Мне не нравилось, ни какой оборот принимал наш разговор, ни блеск глаз Мариетты, но было слишком поздно. Она уже разошлась и успокаиваться не собиралась.
– Ты сам напросился. Так теперь изволь выслушать, что я тебе скажу. Это все чистая правда. Все, до последнего слова.
– Я все же...
– Слушай, – не унималась она. – Тебе следует знать, каким он был, когда его никто не видел. Старым развратником. Если хочешь, непотребным человеком. У тебя уже встречалось такое словосочетание в романе? Я имею в виду: непотребный человек?
– Нет.
– Можешь меня процитировать.
– Это не войдет в книгу.
– Боже, ты порой напоминаешь мне старую деву, Мэддокс. Это же часть истории.
– Это не имеет ничего общего с тем, о чем я пишу.
– То, что отец-основатель нашей семьи был настолько гиперсексуален, что любил демонстрировать шестилетней дочери свой стояк? Это очень даже связано с тем, что ты пишешь в своей книге. – Она усмехнулась, и клянусь, любой богобоязненный человек сказал бы, что это лицо самого Дьявола. Так вызывающе красиво оно было, и такое откровенное удовольствие ей доставляло мое потрясение.
– Конечно, я была зачарована. Кстати, тебе известно происхождение этого слова? Знаешь, что оно означает? Подвергнуть действию чар. Чаще всего его употребляли, говоря о змеях...
– Почему бы тебе не уняться, а?
– Он владел этой силой. Еще как владел. Стоило ему махнуть своим змеем-искусителем, как я... тотчас оказывалась зачарованной, – она улыбнулась воспоминаниям. – И больше не могла отвести от него глаз. Следовала взором за ним повсюду. Мне, конечно, очень хотелось к нему прикоснуться, но отец сказал «нет». Когда ты станешь старше, говорил он, я покажу тебе, как это делается.

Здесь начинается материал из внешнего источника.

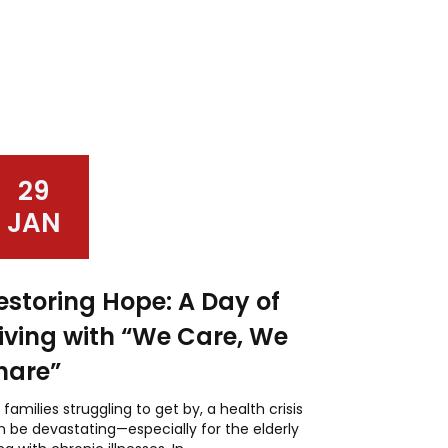
29
JAN
estoring Hope: A Day of
iving with “We Care, We
hare”
 families struggling to get by, a health crisis
 be devastating—especially for the elderly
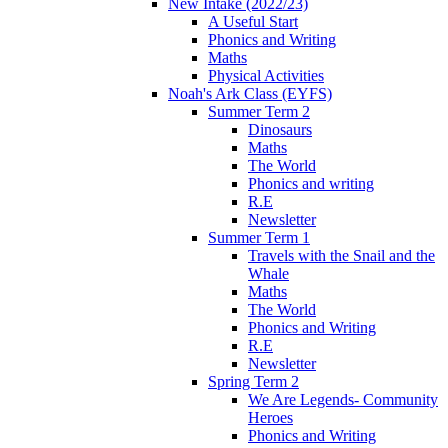
New Intake (2022/23)
A Useful Start
Phonics and Writing
Maths
Physical Activities
Noah's Ark Class (EYFS)
Summer Term 2
Dinosaurs
Maths
The World
Phonics and writing
R.E
Newsletter
Summer Term 1
Travels with the Snail and the
Whale
Maths
The World
Phonics and Writing
R.E
Newsletter
Spring Term 2
We Are Legends- Community
Heroes
Phonics and Writing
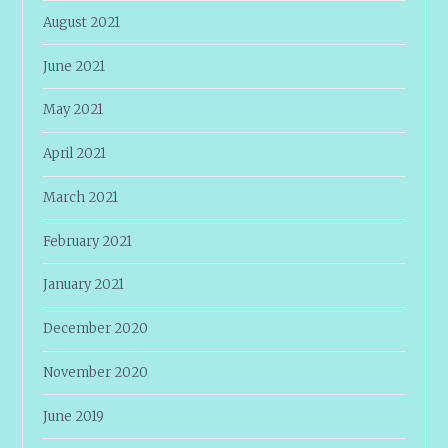
August 2021
June 2021
May 2021
April 2021
March 2021
February 2021
January 2021
December 2020
November 2020
June 2019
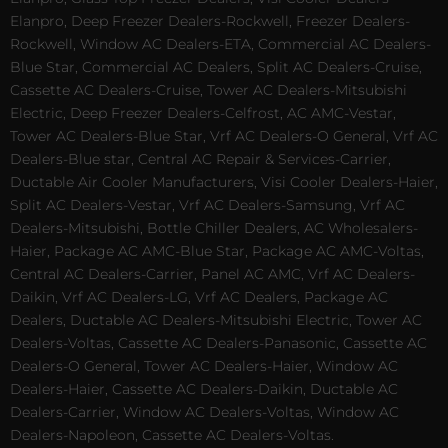
Elanpro, Deep Freezer Dealers-Rockwell, Freezer Dealers-
Rockwell, Window AC Dealers-ETA, Commercial AC Dealers-
Blue Star, Commercial AC Dealers, Split AC Dealers-Cruise,
Cassette AC Dealers-Cruise, Tower AC Dealers-Mitsubishi
Electric, Deep Freezer Dealers-Celfrost, AC AMC-Vestar,
Tower AC Dealers-Blue Star, Vrf AC Dealers-O General, Vrf AC
Dealers-Blue star, Central AC Repair & Services-Carrier,
Ductable Air Cooler Manufacturers, Visi Cooler Dealers-Haier,
Split AC Dealers-Vestar, Vrf AC Dealers-Samsung, Vrf AC
Dealers-Mitsubishi, Bottle Chiller Dealers, AC Wholesalers-
Haier, Package AC AMC-Blue Star, Package AC AMC-Voltas,
Central AC Dealers-Carrier, Panel AC AMC, Vrf AC Dealers-
Daikin, Vrf AC Dealers-LG, Vrf AC Dealers, Package AC
Dealers, Ductable AC Dealers-Mitsubishi Electric, Tower AC
Dealers-Voltas, Cassette AC Dealers-Panasonic, Cassette AC
Dealers-O General, Tower AC Dealers-Haier, Window AC
Dealers-Haier, Cassette AC Dealers-Daikin, Ductable AC
Dealers-Carrier, Window AC Dealers-Voltas, Window AC
Dealers-Napoleon, Cassette AC Dealers-Voltas.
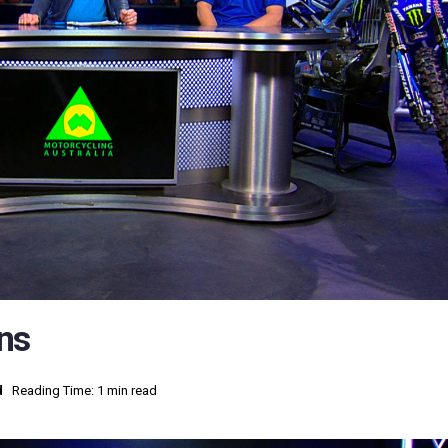
ns
d
Reading Time: 1 min read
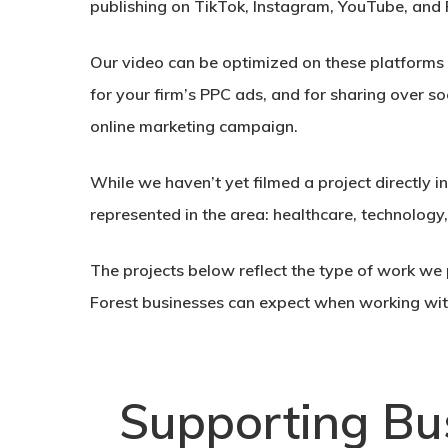
publishing on TikTok, Instagram, YouTube, and
Our video can be optimized on these platforms in
for your firm’s PPC ads, and for sharing over so
online marketing campaign.
While we haven’t yet filmed a project directly i
represented in the area: healthcare, technology
The projects below reflect the type of work we p
Forest businesses can expect when working wit
Supporting Bu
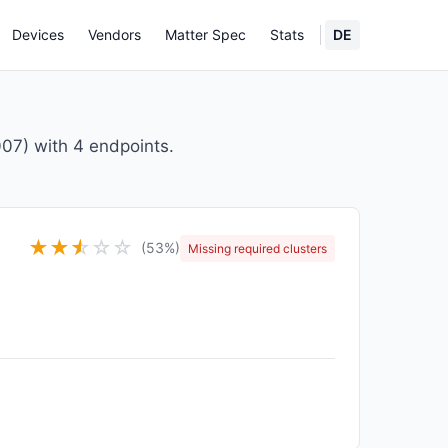
Devices
Vendors
Matter Spec
Stats
DE
7) with 4 endpoints.
★
★
★
☆
☆
☆
(53%)
Missing required clusters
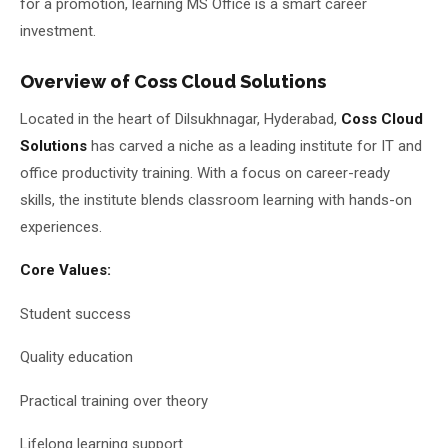
for a promotion, learning MS Office is a smart career
investment.
Overview of Coss Cloud Solutions
Located in the heart of Dilsukhnagar, Hyderabad,
Coss Cloud
Solutions
has carved a niche as a leading institute for IT and
office productivity training. With a focus on career-ready
skills, the institute blends classroom learning with hands-on
experiences.
Core Values:
Student success
Quality education
Practical training over theory
Lifelong learning support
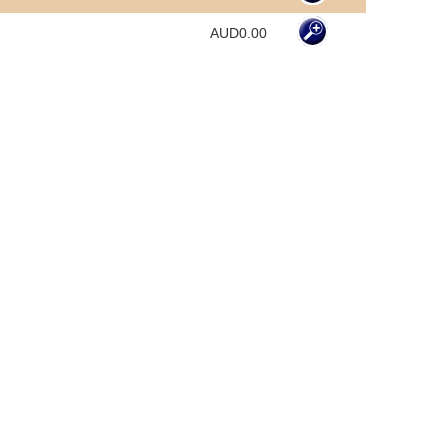
AUD0.00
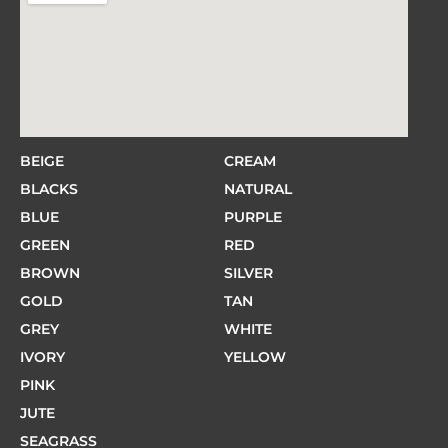
BEIGE
CREAM
BLACKS
NATURAL
BLUE
PURPLE
GREEN
RED
BROWN
SILVER
GOLD
TAN
GREY
WHITE
IVORY
YELLOW
PINK
JUTE
SEAGRASS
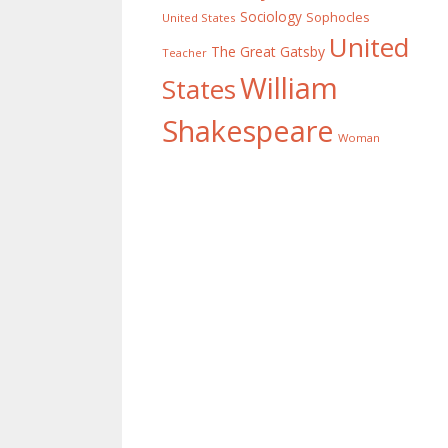
Sociology
Sophocles
United States
United
The Great Gatsby
Teacher
William
States
Shakespeare
Woman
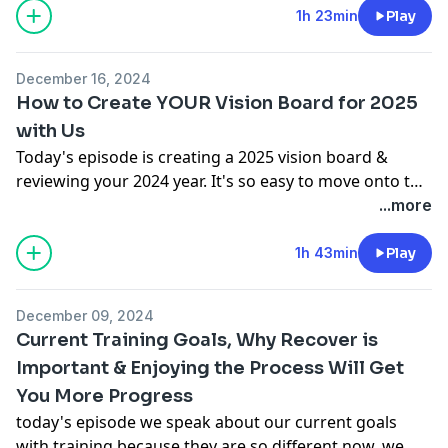
1h 23min
Play
December 16, 2024
How to Create YOUR Vision Board for 2025
with Us
Today's episode is creating a 2025 vision board &
reviewing your 2024 year. It's so easy to move onto the
next year but we want to reflect on what you've done
...more
in 2024 so do it with us 💕
1h 43min
Play
December 09, 2024
Current Training Goals, Why Recover is
Important & Enjoying the Process Will Get
You More Progress
today's episode we speak about our current goals
with training because they are so different now, we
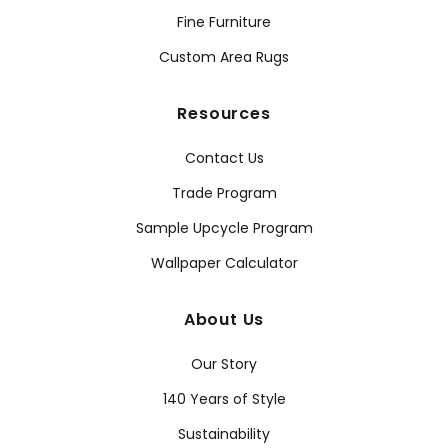
Fine Furniture
Custom Area Rugs
Resources
Contact Us
Trade Program
Sample Upcycle Program
Wallpaper Calculator
About Us
Our Story
140 Years of Style
Sustainability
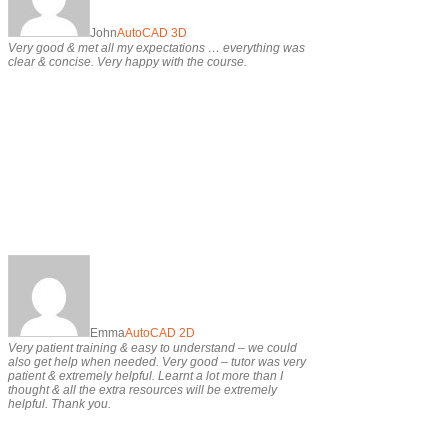
John
AutoCAD 3D
Very good & met all my expectations … everything was
clear & concise. Very happy with the course.
Emma
AutoCAD 2D
Very patient training & easy to understand – we could
also get help when needed. Very good – tutor was very
patient & extremely helpful. Learnt a lot more than I
thought & all the extra resources will be extremely
helpful. Thank you.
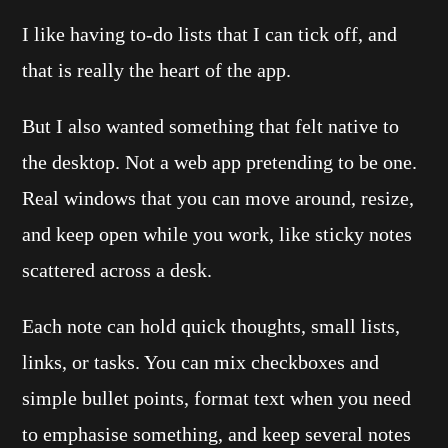
I like having to-do lists that I can tick off, and
that is really the heart of the app.
But I also wanted something that felt native to
the desktop. Not a web app pretending to be one.
Real windows that you can move around, resize,
and keep open while you work, like sticky notes
scattered across a desk.
Each note can hold quick thoughts, small lists,
links, or tasks. You can mix checkboxes and
simple bullet points, format text when you need
to emphasise something, and keep several notes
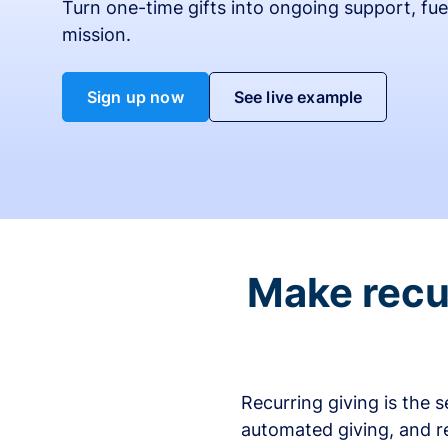
Turn one-time gifts into ongoing support, fue
mission.
Sign up now
See live example
Make recur
Recurring giving is the 
automated giving, and r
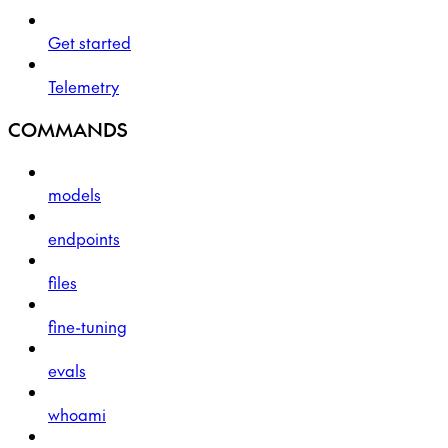
Get started
Telemetry
COMMANDS
models
endpoints
files
fine-tuning
evals
whoami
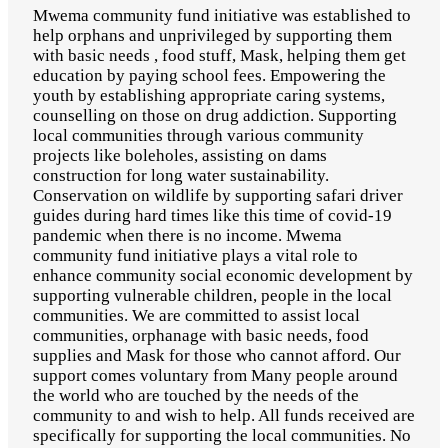
Mwema community fund initiative was established to
help orphans and unprivileged by supporting them
with basic needs , food stuff, Mask, helping them get
education by paying school fees. Empowering the
youth by establishing appropriate caring systems,
counselling on those on drug addiction. Supporting
local communities through various community
projects like boleholes, assisting on dams
construction for long water sustainability.
Conservation on wildlife by supporting safari driver
guides during hard times like this time of covid-19
pandemic when there is no income. Mwema
community fund initiative plays a vital role to
enhance community social economic development by
supporting vulnerable children, people in the local
communities. We are committed to assist local
communities, orphanage with basic needs, food
supplies and Mask for those who cannot afford. Our
support comes voluntary from Many people around
the world who are touched by the needs of the
community to and wish to help. All funds received are
specifically for supporting the local communities. No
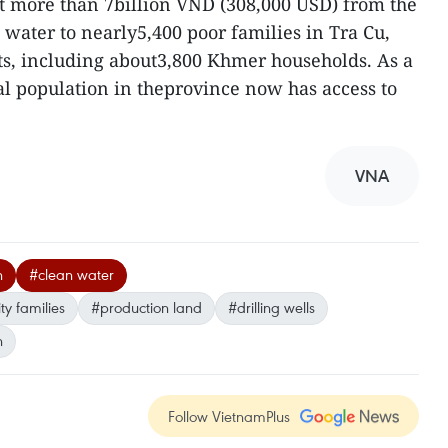
nt more than 7billion VND (308,000 USD) from the
 water to nearly5,400 poor families in Tra Cu,
ts, including about3,800 Khmer households. As a
ral population in theprovince now has access to
VNA
h
#clean water
y families
#production land
#drilling wells
n
Follow VietnamPlus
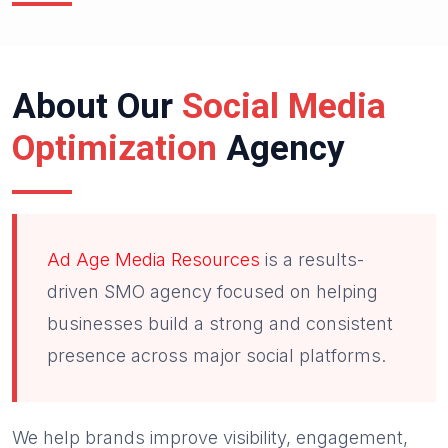
About Our
Social Media
Optimization
Agency
Ad Age Media Resources
is a results-
driven SMO agency focused on helping
businesses build a strong and consistent
presence across major social platforms.
We help brands improve visibility, engagement,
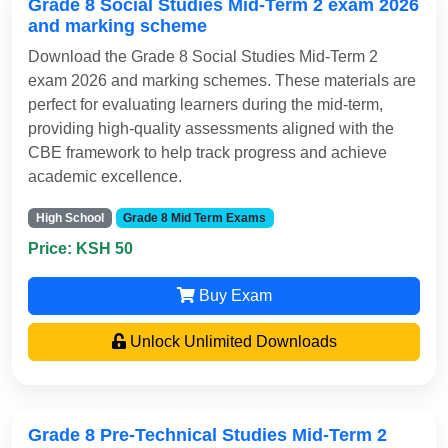
Grade 8 Social Studies Mid-Term 2 exam 2026
and marking scheme
Download the Grade 8 Social Studies Mid-Term 2
exam 2026 and marking schemes. These materials are
perfect for evaluating learners during the mid-term,
providing high-quality assessments aligned with the
CBE framework to help track progress and achieve
academic excellence.
High School
Grade 8 Mid Term Exams
Price: KSH 50
Buy Exam
Unlock Unlimited Downloads
Grade 8 Pre-Technical Studies Mid-Term 2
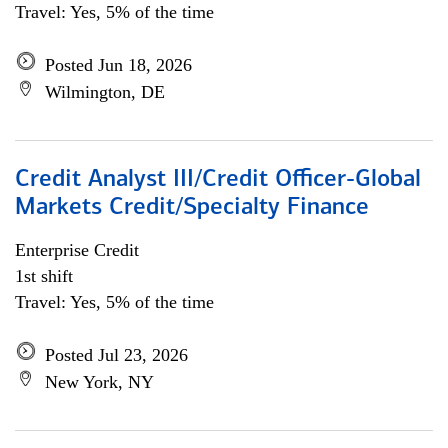
Travel: Yes, 5% of the time
Posted Jun 18, 2026
Wilmington, DE
Credit Analyst III/Credit Officer-Global
Markets Credit/Specialty Finance
Enterprise Credit
1st shift
Travel: Yes, 5% of the time
Posted Jul 23, 2026
New York, NY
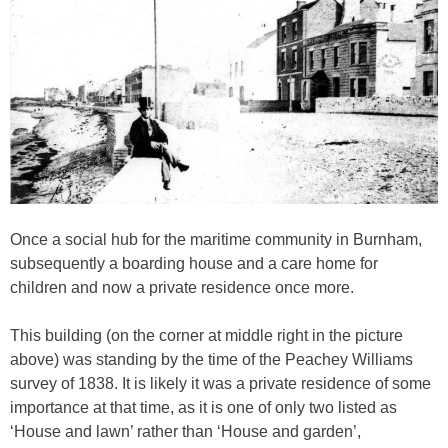
Once a social hub for the maritime community in Burnham,
subsequently a boarding house and a care home for
children and now a private residence once more.
This building (on the corner at middle right in the picture
above) was standing by the time of the Peachey Williams
survey of 1838. It is likely it was a private residence of some
importance at that time, as it is one of only two listed as
‘House and lawn’ rather than ‘House and garden’,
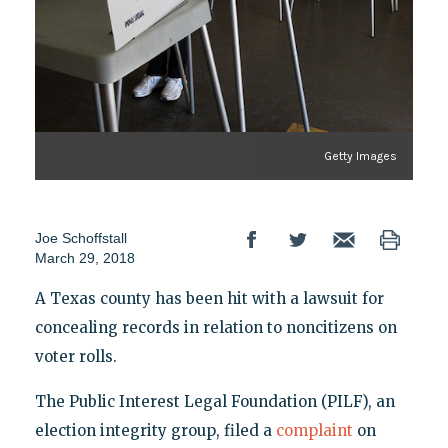
Getty Images
Joe Schoffstall
March 29, 2018
A Texas county has been hit with a lawsuit for
concealing records in relation to noncitizens on
voter rolls.
The Public Interest Legal Foundation (PILF), an
election integrity group, filed a
complaint
on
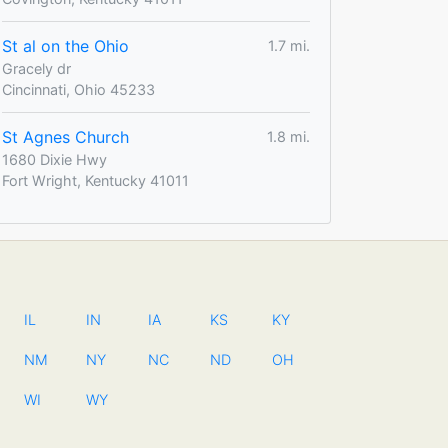
St al on the Ohio
1.7 mi.
Gracely dr
Cincinnati, Ohio 45233
St Agnes Church
1.8 mi.
1680 Dixie Hwy
Fort Wright, Kentucky 41011
IL
IN
IA
KS
KY
NM
NY
NC
ND
OH
WI
WY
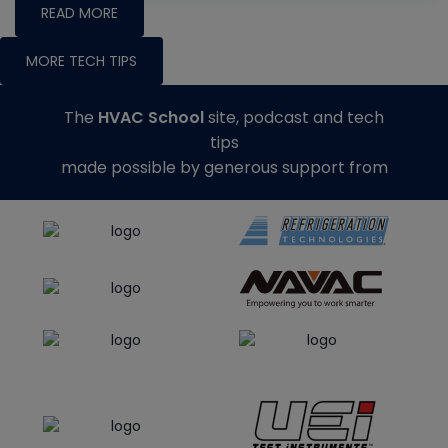
READ MORE
MORE TECH TIPS
The
HVAC School
site, podcast and tech
tips
made possible by generous support from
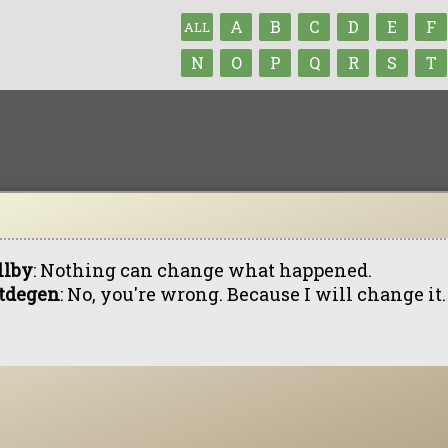
A
B
C
D
E
F
ALL
N
O
P
Q
R
S
T
llby
: Nothing can change what happened.
tdegen
: No, you're wrong. Because I will change it.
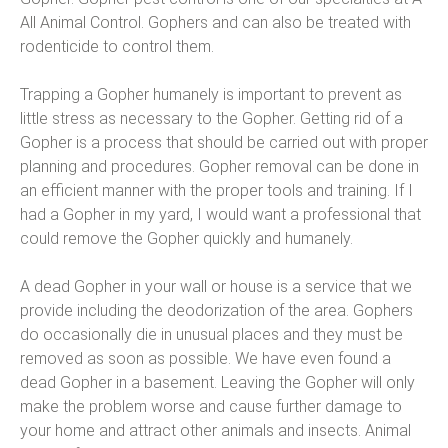
All Animal Control. Gophers and can also be treated with
rodenticide to control them.
Trapping a Gopher humanely is important to prevent as
little stress as necessary to the Gopher. Getting rid of a
Gopher is a process that should be carried out with proper
planning and procedures. Gopher removal can be done in
an efficient manner with the proper tools and training. If I
had a Gopher in my yard, I would want a professional that
could remove the Gopher quickly and humanely.
A dead Gopher in your wall or house is a service that we
provide including the deodorization of the area. Gophers
do occasionally die in unusual places and they must be
removed as soon as possible. We have even found a
dead Gopher in a basement. Leaving the Gopher will only
make the problem worse and cause further damage to
your home and attract other animals and insects. Animal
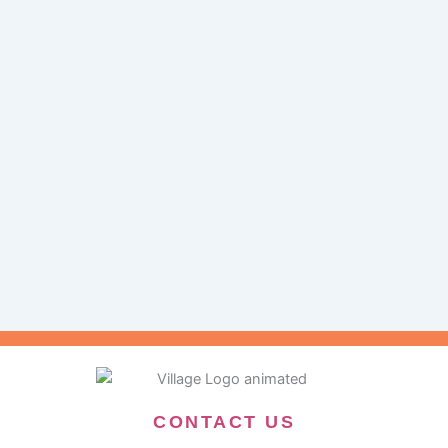
CONTACT US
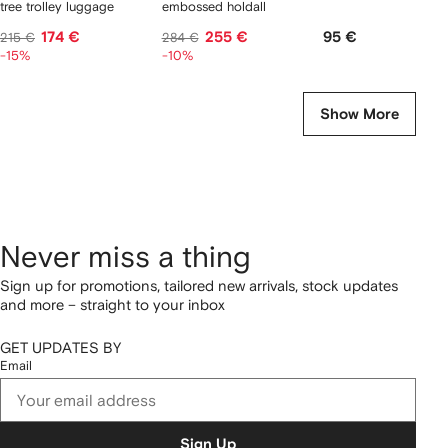
tree trolley luggage
embossed holdall
174 €
255 €
95 €
215 €
284 €
-15%
-10%
Show More
Never miss a thing
Sign up for promotions, tailored new arrivals, stock updates
and more – straight to your inbox
GET UPDATES BY
Email
Sign Up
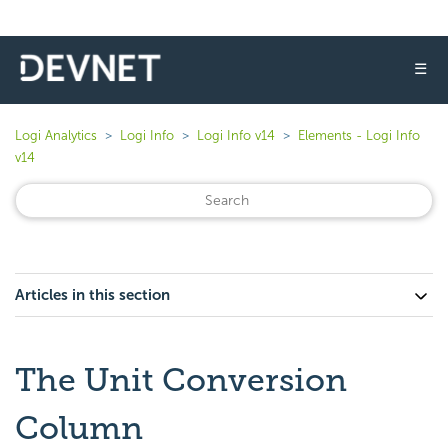
☰
Logi Analytics
Logi Info
Logi Info v14
Elements - Logi Info
v14
Articles in this section
The Unit Conversion
Column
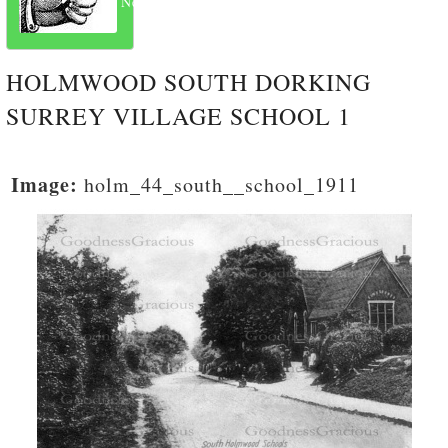
Next
HOLMWOOD SOUTH DORKING
SURREY VILLAGE SCHOOL 1
Image:
holm_44_south__school_1911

Замолчав, Мариетта уставилась в окно, где на синем небе проплывали облака. Одолеваемый стыдом, причиной которого, как ни странно, было мое любопытство, я все же не смог удержаться от вопроса:
– Ну и как? Показал?
Не отводя взора от окна, Мариетта ответила:
– Нет, так и не показал. Хотя наверняка хотел – это было написано у него на лице. Но не решился. Знаешь, я поделилась своим секретом с Галили. И в этом была моя ошибка. Сказала ему, что видела отцовского змея и что он привел меня в восторг. Разумеется, я заставила его поклясться в том, что он никому ничего не скажет. Но он меня выдал Цезарии, в этом я чертовски уверена. А та, видимо, устроила отцу взбучку. Она всегда меня к нему ревновала.
– Чушь, да и только.
– Это правда. И до сих пор ревнует. Знаешь, какую истерику она закатила, когда застала меня в его гардеробной. Прошло столько лет, а она все еще не дает мне приближаться к его вещам. – Наконец Мариетта отвлеклась от созерцания неба и посмотрела на меня. – Но моя истинная слабость – это женщины, – сказала она, – все в них обожаю. Чувства, запах, реакцию на мои прикосновения... Мужчин на дух не выношу. Разумеется, в определенном смысле. Все дело в том, что они жутко нескладные. Единственное исключение – наш папочка.
– Знаешь, ты смешна.
– Почему?
Вместо ответа я скорчил страдальческую гримасу.
– Нам нельзя жить по правилам, которыми руководствуются все остальные, – сказала она. – Потому что мы не такие, как они.
– Кто знает, может быть, следуя их правилам, мы стали бы немного счастливей.
– Счастливей? Я и так в экстазе. Я влюблена. И на этот раз вполне отвечаю за свои слова. Я влюблена. В деревенскую девушку, ни больше ни меньше.
– Деревенскую девушку?
– Знаю, звучит не слишком многообещающе, но она просто чудо, Мэддокс. Ее зовут Элис Пенстром. Мы познакомились с ней на деревенских танцах в Райли.
– Разве теперь принято устраивать деревенские танцы для лесбиянок?
– Это были обыкновенные танцы. Для мужчин и для женщин. Но ты же меня знаешь. Страсть как люблю помогать девушкам обнаруживать в себе такие склонности. Поверь, Мэддокс, Элис очаровательна. Кстати, мы с ней встречаемся уже почти три недели. Вот мне и захотелось одеться как-нибудь по-особенному.
– Поэтому ты решила подыскать себе что-нибудь подходящее среди отцовских вещей?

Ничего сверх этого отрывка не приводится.